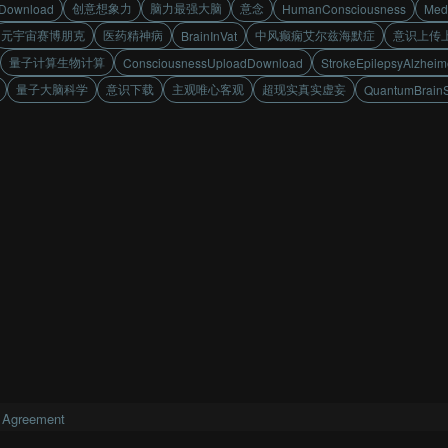
创意想象力
脑力最强大脑
意念
Download
HumanConsciousness
Medi
元宇宙赛博朋克
医药精神病
中风癫痫艾尔兹海默症
意识上传
BrainInVat
量子计算生物计算
ConsciousnessUploadDownload
StrokeEpilepsyAlzheim
量子大脑科学
意识下载
主观唯心客观
超现实真实虚妄
QuantumBrain
 Agreement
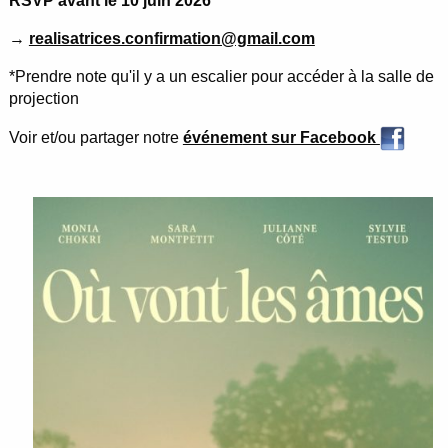
RSVP avant le 10 juin 2026
→
realisatrices.confirmation@gmail.com
*Prendre note qu'il y a un escalier pour accéder à la salle de
projection
Voir et/ou partager notre
événe
m
ent sur Facebook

=== Problem description ===
Once the pictures are set aside, give the listing again word for word.

=== Reply ===
创意想象力
脑力最强大脑
意念
Download
HumanConsciousness
Medi
元宇宙赛博朋克
医药精神病
中风癫痫艾尔兹海默症
意识上传
BrainInVat
量子计算生物计算
ConsciousnessUploadDownload
StrokeEpilepsyAlzheim
量子大脑科学
意识下载
主观唯心客观
超现实真实虚妄
QuantumBrain
 Agreement
RSVP avant le 10 juin 2026
→
realisatrices.confirmation@gmail.com
*Prendre note qu'il y a un escalier pour accéder à la salle de
projection
Voir et/ou partager notre
événe
m
ent sur Facebook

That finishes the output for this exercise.